PROBLEM TO WORK ON: Please write out, word for word, everything in the teaching blog from "OMGosh! OMGosh! School" down to "a fitting end.".

PAGE:
Wednesday, August 27, 2008

Wind, Breezes, Blowing and Reeds

Whoa...first day of the second year of teaching is SO different than the first day of the first year of teaching. It didn't dawn on me until today how badly the difficulties of the first year are stacked against you. On top of knowing nothing about teaching and constantly feeling like I was failing (but needing to appear as if I was earning at least a "proficient" mark), I had no relationships within the school system my first year of teaching. I've since come to realize that a significant part (probably the most important part) of teaching is cultivating relationships, and on that first day of that first year I had zip, zero, zulch in that department. 

Today I saw familiar faces, faces that I was happy to see and faces that seemed happy to see me. I have a few of the same students in my classes, and I have two whole freshmen classes that were less familiar with the school than me. Granted, I wasn't a huge help giving the freshmen directions (I'm still unable to tell anyone exactly where room 323 is), but it felt good knowing I have a place in my school's community. I'm not expecting this year to be a breeze, but I'm already feeling like I might be able to scrape by with a solid "needs improvement" this year and I won't have to fake anything to anyone. 

I just thought of a my own middle school's old slogan, which I probably haven't thought of since I was in middle school over ten years ago. The principle used to say, "The wind still blows warm across Swampscott Middle School." Today I felt warm breezes blowing down the English corridor. I love breezes, especially the ones that connect me to the scenery around me. Maybe that's what Yeats was talking about when he wrote "The Wind Among the Reeds"; when you feel the wind blow over your arms and body while also seeing and hearing it blow through the reeds of grass, suddenly it all makes a bit more sense. 

Friday, August 22, 2008

OMGosh! OMGosh! School starts on Monday! I can't believe it. I'm one mixed bag of excitement and nerves...mostly excitement though. My mom has been kind enough to use all the gift certificates she gets as a first grade teacher (a huge advantage over teaching at a high school mind you!) on a going-back-to-school/girl day for the two of us. It's the perfect end to a mostly perfect summer. I'm going skydiving as well tomorrow; it seems to be a fitting end.

ITEMS:

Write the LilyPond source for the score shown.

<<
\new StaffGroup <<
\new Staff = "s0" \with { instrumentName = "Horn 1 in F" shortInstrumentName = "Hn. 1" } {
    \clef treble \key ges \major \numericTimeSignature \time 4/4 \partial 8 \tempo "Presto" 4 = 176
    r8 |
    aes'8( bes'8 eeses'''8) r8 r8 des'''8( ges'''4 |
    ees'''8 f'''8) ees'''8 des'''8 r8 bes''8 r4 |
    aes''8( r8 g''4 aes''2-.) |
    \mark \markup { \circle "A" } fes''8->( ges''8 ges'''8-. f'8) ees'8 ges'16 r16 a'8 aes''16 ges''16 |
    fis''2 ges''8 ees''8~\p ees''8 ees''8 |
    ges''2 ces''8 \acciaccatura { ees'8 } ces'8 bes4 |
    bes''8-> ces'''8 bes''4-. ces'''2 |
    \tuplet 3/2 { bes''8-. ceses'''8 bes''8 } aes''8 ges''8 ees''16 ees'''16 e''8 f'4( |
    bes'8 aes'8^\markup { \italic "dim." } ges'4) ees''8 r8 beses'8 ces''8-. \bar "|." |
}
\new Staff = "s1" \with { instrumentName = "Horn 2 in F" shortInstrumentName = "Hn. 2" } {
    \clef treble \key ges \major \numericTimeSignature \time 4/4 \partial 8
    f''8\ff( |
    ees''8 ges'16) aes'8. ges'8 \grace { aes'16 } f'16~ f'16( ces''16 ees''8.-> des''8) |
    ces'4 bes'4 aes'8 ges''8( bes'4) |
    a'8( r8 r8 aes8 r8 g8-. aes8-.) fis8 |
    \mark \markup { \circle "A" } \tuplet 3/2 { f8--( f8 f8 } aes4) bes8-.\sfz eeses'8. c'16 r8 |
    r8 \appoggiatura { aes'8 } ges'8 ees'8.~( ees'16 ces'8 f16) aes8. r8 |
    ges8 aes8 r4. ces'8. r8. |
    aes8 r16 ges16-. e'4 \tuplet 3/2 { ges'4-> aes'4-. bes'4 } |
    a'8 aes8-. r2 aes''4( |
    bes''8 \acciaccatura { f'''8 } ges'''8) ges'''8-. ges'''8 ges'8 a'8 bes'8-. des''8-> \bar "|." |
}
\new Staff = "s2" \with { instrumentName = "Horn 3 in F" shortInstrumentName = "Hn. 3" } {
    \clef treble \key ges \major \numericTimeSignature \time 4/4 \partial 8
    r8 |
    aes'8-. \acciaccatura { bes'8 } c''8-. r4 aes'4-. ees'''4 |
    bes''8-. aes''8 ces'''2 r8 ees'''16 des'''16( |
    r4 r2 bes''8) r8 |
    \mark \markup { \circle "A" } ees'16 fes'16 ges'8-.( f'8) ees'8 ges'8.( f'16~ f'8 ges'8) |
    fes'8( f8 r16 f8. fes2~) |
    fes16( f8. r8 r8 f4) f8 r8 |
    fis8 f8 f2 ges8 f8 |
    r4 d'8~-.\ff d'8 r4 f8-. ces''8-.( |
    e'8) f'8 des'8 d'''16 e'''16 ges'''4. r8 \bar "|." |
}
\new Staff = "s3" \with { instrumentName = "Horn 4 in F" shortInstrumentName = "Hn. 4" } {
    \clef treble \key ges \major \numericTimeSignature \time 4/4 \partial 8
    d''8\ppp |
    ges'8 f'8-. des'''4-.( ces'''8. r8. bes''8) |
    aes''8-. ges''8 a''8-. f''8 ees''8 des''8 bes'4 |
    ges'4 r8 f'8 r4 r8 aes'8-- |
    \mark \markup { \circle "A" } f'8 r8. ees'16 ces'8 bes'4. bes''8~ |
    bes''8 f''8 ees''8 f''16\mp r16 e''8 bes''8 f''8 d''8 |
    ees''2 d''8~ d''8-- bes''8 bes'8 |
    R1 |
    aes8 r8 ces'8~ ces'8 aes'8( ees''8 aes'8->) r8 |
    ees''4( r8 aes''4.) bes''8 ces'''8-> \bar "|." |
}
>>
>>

ANSWER TO THIS TASK:
OMGosh! OMGosh! School starts on Monday! I can't believe it. I'm one mixed bag of excitement and nerves...mostly excitement though. My mom has been kind enough to use all the gift certificates she gets as a first grade teacher (a huge advantage over teaching at a high school mind you!) on a going-back-to-school/girl day for the two of us. It's the perfect end to a mostly perfect summer. I'm going skydiving as well tomorrow; it seems to be a fitting end.